Hello.bah.com’s Most Important Component: People
Hello.bah.com was born in October 2007 as Walton Smith’s scrawls on a cafeteria napkin. “Our people, our intellectual capital, and our communities are all we are,” he says, “and we needed a better way to connect the three. Most large organizations’ defacto collaborative tool is e-mail, but it’s not scalable and we don’t have time to answer so many messages. Hello.bah.com provides a way to reach out directly.”
Today, 75% of Booz Allen’s employees have logged on to the tool—and more logon each day.
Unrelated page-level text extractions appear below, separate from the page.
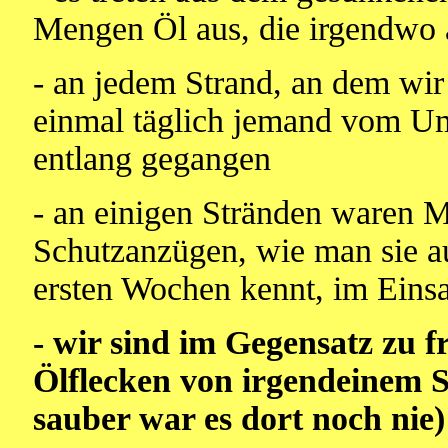
Mengen Öl aus, die irgendwo 
- an jedem Strand, an dem wir
einmal täglich jemand vom Um
entlang gegangen
- an einigen Stränden waren 
Schutzanzügen, wie man sie a
ersten Wochen kennt, im Einsa
- wir sind im Gegensatz zu 
Ölflecken von irgendeinem 
sauber war es dort noch nie)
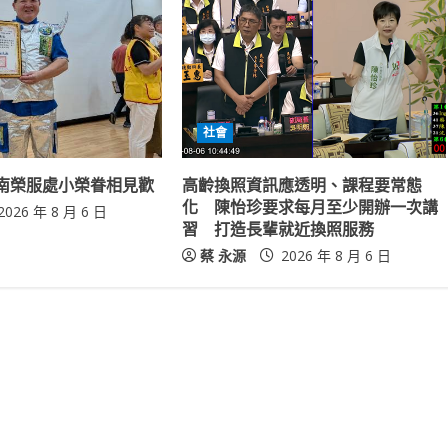
社會
南榮服處小榮眷相見歡
高齡換照資訊應透明、課程要常態
化 陳怡珍要求每月至少開辦一次講
2026 年 8 月 6 日
習 打造長輩就近換照服務
蔡 永源
2026 年 8 月 6 日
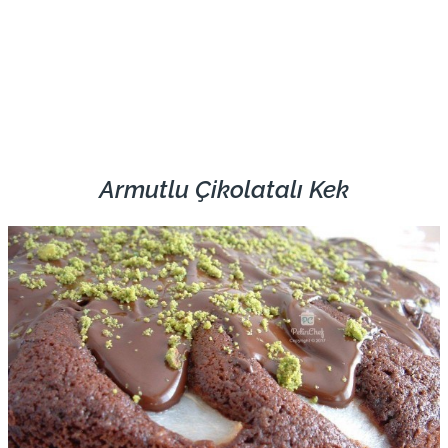
Armutlu Çikolatalı Kek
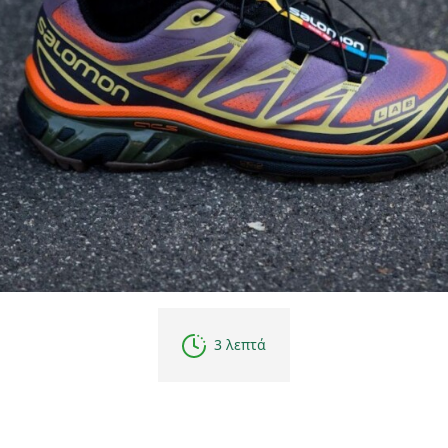
3 λεπτά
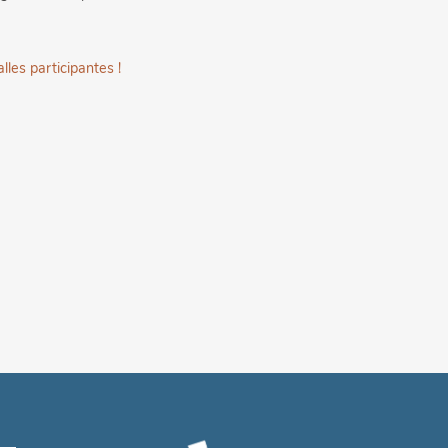
alles participantes !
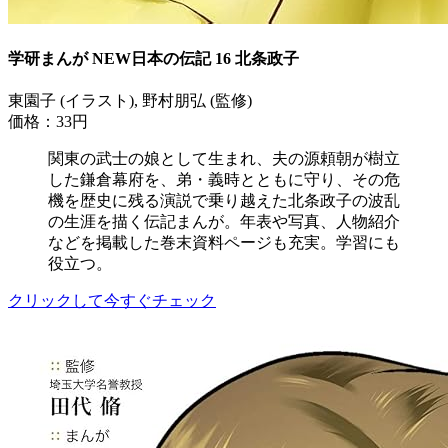
学研まんが NEW日本の伝記 16 北条政子
東園子 (イラスト), 野村朋弘 (監修)
価格：33円
関東の武士の娘として生まれ、夫の源頼朝が樹立
した鎌倉幕府を、弟・義時とともに守り、その危
機を歴史に残る演説で乗り越えた北条政子の波乱
の生涯を描く伝記まんが。年表や写真、人物紹介
などを掲載した巻末資料ページも充実。学習にも
役立つ。
クリックして今すぐチェック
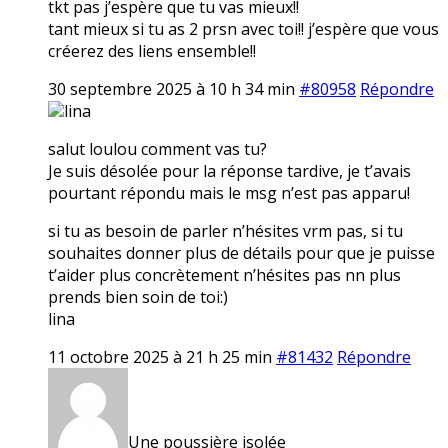
tkt pas j’espère que tu vas mieux!!
tant mieux si tu as 2 prsn avec toi!! j’espère que vous
créerez des liens ensemble!!
30 septembre 2025 à 10 h 34 min
#80958
Répondre
lina
salut loulou comment vas tu?
Je suis désolée pour la réponse tardive, je t’avais
pourtant répondu mais le msg n’est pas apparu!
si tu as besoin de parler n’hésites vrm pas, si tu
souhaites donner plus de détails pour que je puisse
t’aider plus concrètement n’hésites pas nn plus
prends bien soin de toi:)
lina
11 octobre 2025 à 21 h 25 min
#81432
Répondre
Une poussière isolée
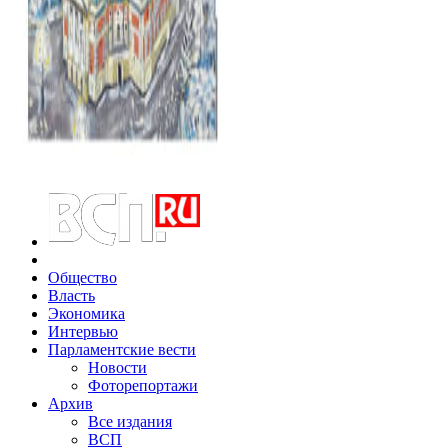
Общество
Власть
Экономика
Интервью
Парламентские вести
Новости
Фоторепортажи
Архив
Все издания
ВСП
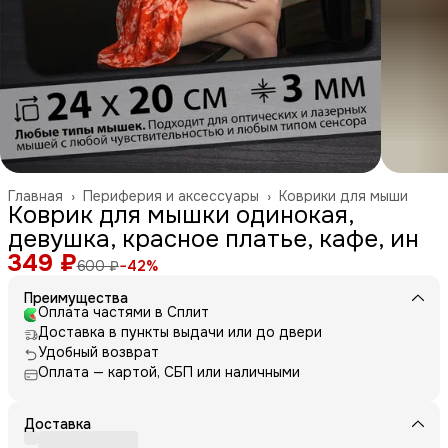
Главная
›
Периферия и аксессуары
›
Коврики для мыши
Коврик для мышки одинокая,
девушка, красное платье, кафе, ин
349 ₽
600 ₽
−
42
%
Преимущества
Оплата частями в Сплит
Доставка в пункты выдачи или до двери
Удобный возврат
Оплата — картой, СБП или наличными
Доставка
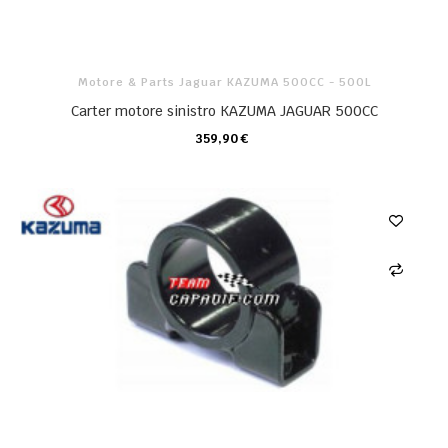
Motore & Parts Jaguar KAZUMA 500CC - 500L
Carter motore sinistro KAZUMA JAGUAR 500CC
359,90 €
CARRELLO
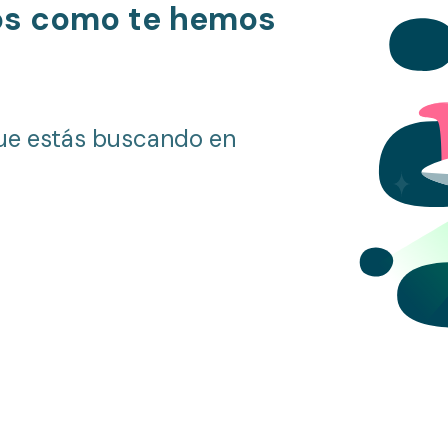
os como te hemos
ue estás buscando en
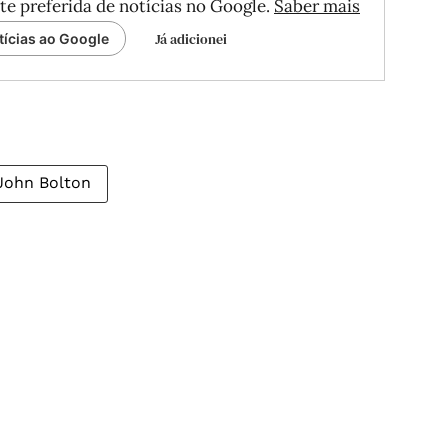
te preferida de notícias no Google.
Saber mais
Já adicionei
tícias ao Google
John Bolton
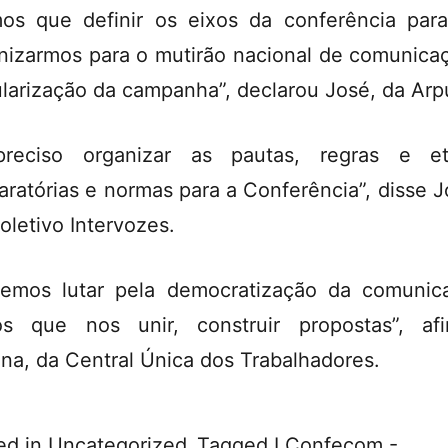
os que definir os eixos da conferência par
nizarmos para o mutirão nacional de comunica
larização da campanha”, declarou José, da Arp
preciso organizar as pautas, regras e et
aratórias e normas para a Conferência”, disse J
oletivo Intervozes.
emos lutar pela democratização da comunic
s que nos unir, construir propostas”, af
na, da Central Única dos Trabalhadores.
ed in
Uncategorized
Tagged
I Confecom -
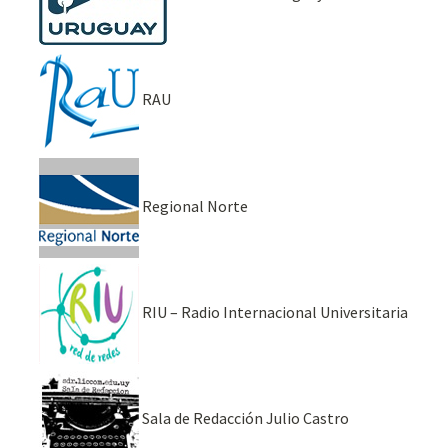
RAU
Regional Norte
RIU – Radio Internacional Universitaria
Sala de Redacción Julio Castro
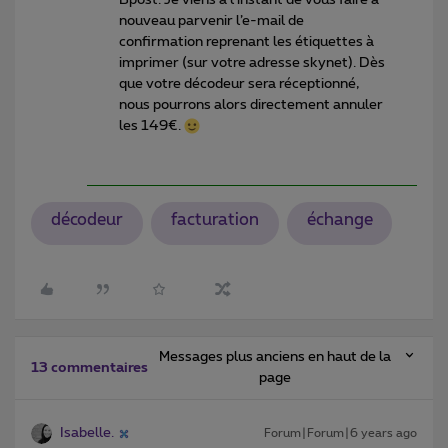
nouveau parvenir l’e-mail de
confirmation reprenant les étiquettes à
imprimer (sur votre adresse skynet). Dès
que votre décodeur sera réceptionné,
nous pourrons alors directement annuler
les 149€.
décodeur
facturation
échange
Messages plus anciens en haut de la
13 commentaires
page
Isabelle.
Forum|Forum|6 years ago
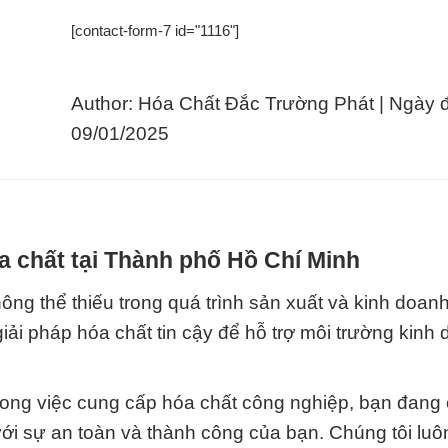
[contact-form-7 id="1116"]
Author: Hóa Chất Đắc Trường Phát | Ngày 
09/01/2025
a chất tại Thành phố Hồ Chí Minh
hông thể thiếu trong quá trình sản xuất và kinh doan
iải pháp hóa chất tin cậy để hỗ trợ môi trường kinh
trong việc cung cấp hóa chất công nghiệp, bạn đang
ới sự an toàn và thành công của bạn. Chúng tôi luôn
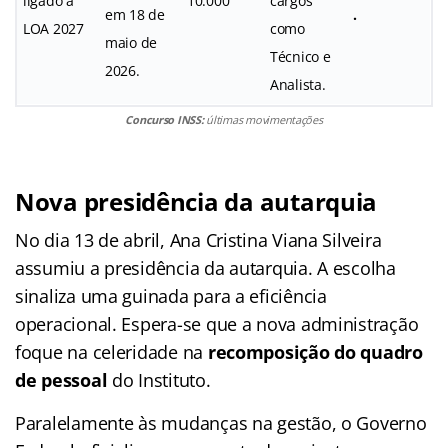
ligado à
10.000
cargos
em 18 de
.
LOA 2027
como
maio de
Técnico e
2026.
Analista.
Concurso INSS:
últimas movimentações
Nova presidência da autarquia
No dia 13 de abril, Ana Cristina Viana Silveira
assumiu a presidência da autarquia. A escolha
sinaliza uma guinada para a eficiência
operacional. Espera-se que a nova administração
foque na celeridade na
recomposição do quadro
de pessoal
do Instituto.
Paralelamente às mudanças na gestão, o Governo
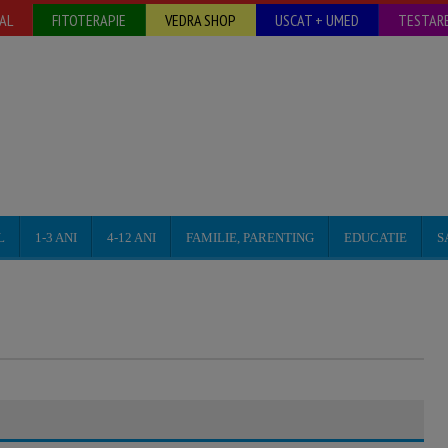
AL
FITOTERAPIE
VEDRA SHOP
USCAT + UMED
TESTARE
L
1-3 ANI
4-12 ANI
FAMILIE, PARENTING
EDUCATIE
S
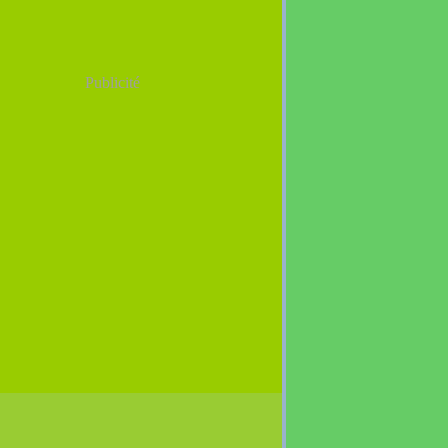
Publicité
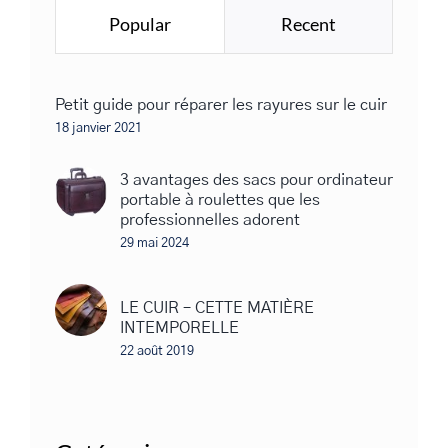
Popular
Recent
Petit guide pour réparer les rayures sur le cuir
18 janvier 2021
3 avantages des sacs pour ordinateur
portable à roulettes que les
professionnelles adorent
29 mai 2024
LE CUIR – CETTE MATIÈRE
INTEMPORELLE
22 août 2019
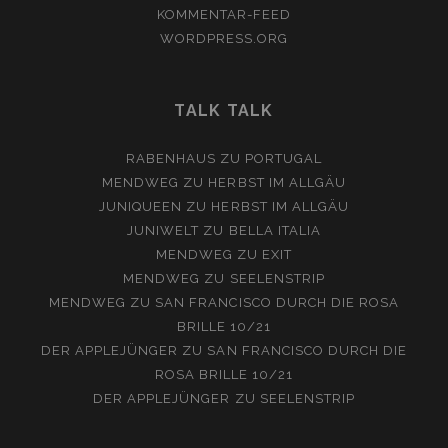
KOMMENTAR-FEED
WORDPRESS.ORG
TALK TALK
RABENHAUS
ZU
PORTUGAL
MENDWEG
ZU
HERBST IM ALLGÄU
JUNIQUEEN
ZU
HERBST IM ALLGÄU
JUNIWELT
ZU
BELLA ITALIA
MENDWEG
ZU
EXIT
MENDWEG
ZU
SEELENSTRIP
MENDWEG
ZU
SAN FRANCISCO DURCH DIE ROSA
BRILLE 10/21
DER APPLEJÜNGER
ZU
SAN FRANCISCO DURCH DIE
ROSA BRILLE 10/21
DER APPLEJÜNGER
ZU
SEELENSTRIP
Online business networking sites can be valuable tools if they’re well planned, regulated, and consistently maintained. They’re especially useful in creating new resources for a targeted population. For example, senior consultant Aaron Cohen wanted to implement best practices for onboarding within IT. But when hello.bah.com was launched, he saw an opportunity to streamline the orientation process for new hires.
“I gathered resources from multiple websites and consolidated them into a wiki called Get Onboard—a one-stop shop with information new hires need,” Cohen says. “I wrote it as one person giving advice to another about job roles and initial career development.”
Although it’s not the authoritative version of Booz Allen’s corporate policies, Cohen’s wiki includes a great deal of useful information, such as descriptions of technology resources and an overview of client expectations. Because there is so much information available and it’s difficult for a new employee to find it all, a wiki is a particularly good format for this kind of resource.
Other corporations use off-the-shelf tools or buy a corporate solution, but the System Resource Center (SRC) team developed hello.bah.com from open-source software. Vice president and hello.bah.com sponsor Art Fritzson explains, “We started with open source because the most rapid innovations in social networking were emerging from that community. We’ve completely ‘rewired’ it so that all the tools are now driven from a profile that each user can personally maintain and customize.”
Hello.bah.com is updated with new functionality every two weeks and is continually evolving in response to a developmental roadmap and employee feedback and suggestions. “We seem to have struck the right balance between social dimensions and business application,” Fritzson says. “Hello is deliberately fun to use, but also incredibly useful for our business. Our staff use Hello to more rapidly build their professional networks in a way that wasn’t possible just two years ago.”
Smith agrees. “Hello.bah.com is only as good as the information we put into it, and it grows smarter every day,” he says. “It’s been integrated into the firm’s week-long onboarding training process, and this year we’re expecting to gain at least 50% of the firm as active daily users.”
Hello.bah.com allows staff to draw on Booz Allen’s resources and create a community that works for them, the firm, and its clients. Edington says, “We show users where the walls are and how to be responsible. But when it comes to social networking, we all agree: It’s the people that are the most important components. We need resources to connect us, do our jobs, and get answers faster. Hello.bah.com makes all that enjoyable, too.”